- INFORMATION SUPPLIED
=======
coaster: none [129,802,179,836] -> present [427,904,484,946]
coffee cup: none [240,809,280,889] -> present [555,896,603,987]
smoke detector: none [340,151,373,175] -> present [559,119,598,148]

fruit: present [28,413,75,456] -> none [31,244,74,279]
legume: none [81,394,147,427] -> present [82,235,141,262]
=======
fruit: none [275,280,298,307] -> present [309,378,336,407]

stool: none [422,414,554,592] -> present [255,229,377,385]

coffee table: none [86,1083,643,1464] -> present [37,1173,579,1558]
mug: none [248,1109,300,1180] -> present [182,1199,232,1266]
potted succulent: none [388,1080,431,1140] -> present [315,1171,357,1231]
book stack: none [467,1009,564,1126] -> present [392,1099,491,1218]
=======
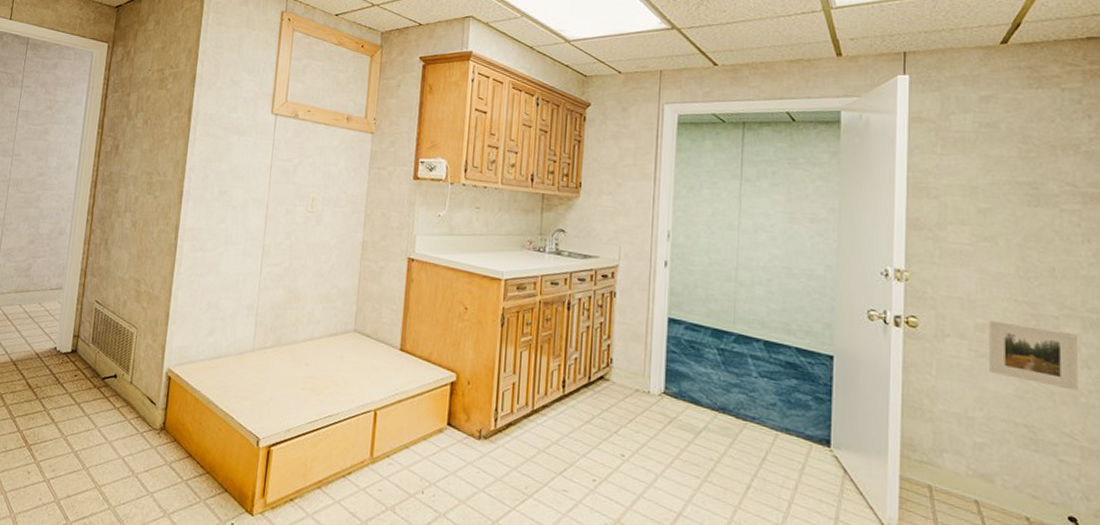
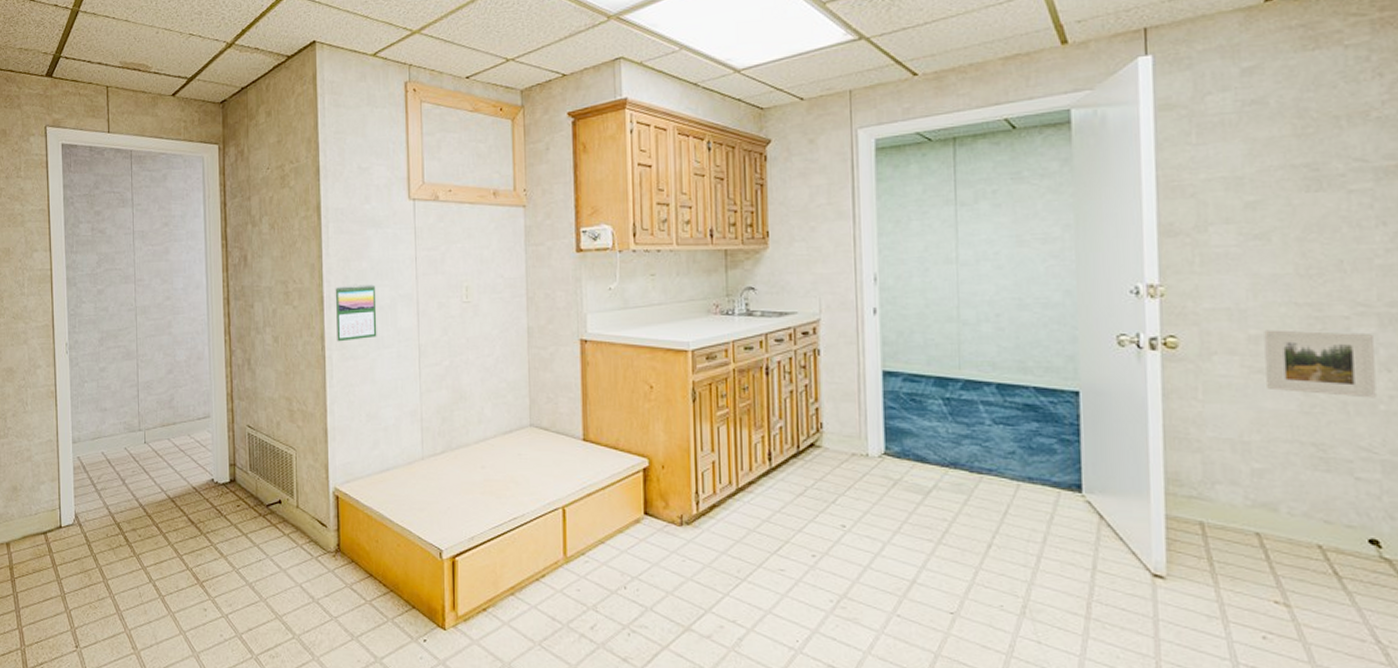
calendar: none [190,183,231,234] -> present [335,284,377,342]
=======
- DIRECTIONS
Looking at the entries above, can you reproduce exactly the lines from the one that holds "smoke detector: none" through the one that holds "legume: none [81,394,147,427]", and only those?

- ANSWER TO THIS PROBLEM
smoke detector: none [340,151,373,175] -> present [559,119,598,148]

fruit: present [28,413,75,456] -> none [31,244,74,279]
legume: none [81,394,147,427] -> present [82,235,141,262]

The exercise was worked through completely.